W nowej szkole dziewczynka zaprzyjaźnia się z Halinką, reprezentującą łódzki proletariat (ojciec to dozorca, dorabiający zbieraniem po śmietnikach surowców wtórnych, matka – włókniarka na rencie) i z śliczną Laurką, która, choć „zadbana, ubrana w drogie, zagraniczne ciuchy (…) o swoich rodzicach ani mru mru. Jakby ich w ogóle nie miała”[3] (jej tajemnica – to, że „matka jest zboczoną dziwką”[4], a ojciec toleruje jej rozpasanie - pozostanie znana tylko przyjaciółkom i „cioci” Irenie). Dorastając, wszystkie trzy marzą o miłości – ale tylko Laurka precyzuje swoje oczekiwania: pragnie miłości wielkiej, czystej i jedynej. Halinka i Małgosia nie są tak liryczne i mają większy temperament. Toteż wcześniej wikłają się w związki, z których mogą wyniknąć tylko kłopoty. Zwłaszcza w przypadku Małgosi, bo jej wybrańcem zostaje żonaty, starszy o kilkanaście lat redaktor gazety, w której jeszcze jako studentka publikuje swój pierwszy reportaż. Wiktor umie prawić piękne słówka, a składanie miłosnych wyznań przychodzi mu z równą łatwością, jak innym zwykłe proszenie do tańca. Otumaniona pożądaniem dziewczyna nie widzi, z kim tak naprawdę ma do czynienia: jej bóstwo to zarazem tchórzliwy i cyniczny koniunkturalista, który nie zawaha się skłamać, oszukać, wykorzystać, byle ugrać coś dla siebie. Na etapie krótkiego ochłodzenia uczuć – czy raczej żądz – poznaje kogoś, kto mógłby spełnić wszystkie jej marzenia. Mógłby. Bo nie dostaje szansy: na pierwsze skinięcie Wiktora Małgosia zostawia Mariana…
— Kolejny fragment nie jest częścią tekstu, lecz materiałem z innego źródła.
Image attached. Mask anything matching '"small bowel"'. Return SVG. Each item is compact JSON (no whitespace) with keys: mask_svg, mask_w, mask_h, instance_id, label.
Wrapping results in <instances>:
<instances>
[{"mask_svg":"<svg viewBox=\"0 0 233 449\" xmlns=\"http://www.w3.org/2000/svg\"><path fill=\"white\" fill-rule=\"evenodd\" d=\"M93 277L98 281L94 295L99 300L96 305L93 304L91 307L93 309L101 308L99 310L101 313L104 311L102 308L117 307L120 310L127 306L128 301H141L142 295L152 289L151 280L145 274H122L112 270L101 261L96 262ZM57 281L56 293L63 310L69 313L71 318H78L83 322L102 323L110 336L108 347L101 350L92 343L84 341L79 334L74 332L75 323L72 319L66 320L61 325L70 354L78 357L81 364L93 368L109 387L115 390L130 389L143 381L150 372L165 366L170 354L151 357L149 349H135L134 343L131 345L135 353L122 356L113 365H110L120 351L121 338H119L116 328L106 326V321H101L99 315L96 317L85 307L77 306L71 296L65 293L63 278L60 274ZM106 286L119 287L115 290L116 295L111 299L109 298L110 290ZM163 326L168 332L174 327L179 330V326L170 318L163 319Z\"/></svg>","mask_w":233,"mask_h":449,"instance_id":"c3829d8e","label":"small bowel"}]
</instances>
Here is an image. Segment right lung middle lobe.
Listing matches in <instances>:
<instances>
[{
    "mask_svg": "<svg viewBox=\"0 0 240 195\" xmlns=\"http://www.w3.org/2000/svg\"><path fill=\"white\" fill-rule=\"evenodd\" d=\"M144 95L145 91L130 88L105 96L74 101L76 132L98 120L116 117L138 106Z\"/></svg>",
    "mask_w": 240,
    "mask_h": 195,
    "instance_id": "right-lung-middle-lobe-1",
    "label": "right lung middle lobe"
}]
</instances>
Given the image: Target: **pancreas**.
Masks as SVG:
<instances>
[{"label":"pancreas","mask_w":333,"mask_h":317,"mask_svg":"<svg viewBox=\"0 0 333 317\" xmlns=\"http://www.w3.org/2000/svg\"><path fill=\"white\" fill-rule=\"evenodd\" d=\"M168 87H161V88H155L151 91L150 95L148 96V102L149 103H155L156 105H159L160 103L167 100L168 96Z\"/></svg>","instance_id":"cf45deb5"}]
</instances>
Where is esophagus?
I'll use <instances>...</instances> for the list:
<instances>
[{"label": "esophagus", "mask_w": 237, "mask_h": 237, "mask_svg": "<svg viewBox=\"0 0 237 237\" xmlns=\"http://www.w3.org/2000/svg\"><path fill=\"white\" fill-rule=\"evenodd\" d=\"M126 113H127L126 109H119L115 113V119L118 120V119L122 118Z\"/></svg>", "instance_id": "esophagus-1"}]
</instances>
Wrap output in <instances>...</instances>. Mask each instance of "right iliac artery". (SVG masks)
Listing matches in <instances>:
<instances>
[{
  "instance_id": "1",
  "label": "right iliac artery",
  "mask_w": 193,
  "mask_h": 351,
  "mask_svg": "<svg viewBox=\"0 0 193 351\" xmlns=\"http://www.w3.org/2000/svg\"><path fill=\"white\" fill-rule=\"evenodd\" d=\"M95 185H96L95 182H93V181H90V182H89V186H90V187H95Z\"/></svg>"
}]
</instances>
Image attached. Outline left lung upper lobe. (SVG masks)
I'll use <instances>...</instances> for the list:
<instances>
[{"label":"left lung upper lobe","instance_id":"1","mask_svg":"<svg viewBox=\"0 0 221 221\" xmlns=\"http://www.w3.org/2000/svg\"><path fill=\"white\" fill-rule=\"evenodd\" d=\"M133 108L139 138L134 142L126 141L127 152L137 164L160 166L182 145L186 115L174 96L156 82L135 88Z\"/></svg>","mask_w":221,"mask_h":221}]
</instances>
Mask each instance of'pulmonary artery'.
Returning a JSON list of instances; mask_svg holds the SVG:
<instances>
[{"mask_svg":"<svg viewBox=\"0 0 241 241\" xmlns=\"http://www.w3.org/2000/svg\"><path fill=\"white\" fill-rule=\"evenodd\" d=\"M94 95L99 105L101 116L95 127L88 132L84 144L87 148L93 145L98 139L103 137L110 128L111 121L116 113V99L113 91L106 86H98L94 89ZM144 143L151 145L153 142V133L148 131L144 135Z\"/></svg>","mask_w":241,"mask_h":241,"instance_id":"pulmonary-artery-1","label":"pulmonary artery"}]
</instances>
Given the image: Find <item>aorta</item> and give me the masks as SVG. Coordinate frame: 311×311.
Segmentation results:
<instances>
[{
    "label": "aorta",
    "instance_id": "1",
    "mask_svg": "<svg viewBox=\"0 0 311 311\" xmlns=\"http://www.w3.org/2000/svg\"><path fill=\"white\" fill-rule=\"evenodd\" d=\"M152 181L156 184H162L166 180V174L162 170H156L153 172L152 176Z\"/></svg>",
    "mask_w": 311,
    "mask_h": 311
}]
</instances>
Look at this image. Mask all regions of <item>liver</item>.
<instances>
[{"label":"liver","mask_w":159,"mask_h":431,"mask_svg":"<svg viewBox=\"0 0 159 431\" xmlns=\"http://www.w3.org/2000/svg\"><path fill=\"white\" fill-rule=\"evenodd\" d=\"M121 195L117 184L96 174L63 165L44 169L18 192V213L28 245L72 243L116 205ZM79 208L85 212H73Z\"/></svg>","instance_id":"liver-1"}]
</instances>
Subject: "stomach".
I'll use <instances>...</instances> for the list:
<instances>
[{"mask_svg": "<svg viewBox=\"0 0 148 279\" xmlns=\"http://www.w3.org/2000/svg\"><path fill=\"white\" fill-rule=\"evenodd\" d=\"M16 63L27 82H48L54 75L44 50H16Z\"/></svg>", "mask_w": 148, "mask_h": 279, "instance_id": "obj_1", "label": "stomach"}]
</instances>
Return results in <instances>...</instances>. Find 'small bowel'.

Jej obie przyjaciółki też znajdują mężczyzn, z którymi postanawiają spędzić życie. Obie w krótkim odstępie czasu doznają dramatycznego zawodu – i obie nie potrafią się z tym pogodzić. A ona trwa w tym beznadziejnym związku, w końcu już jako żona – aż do chwili, gdy spotyka ją coś znacznie trudniejszego do wybaczenia, niż zwykła zdrada…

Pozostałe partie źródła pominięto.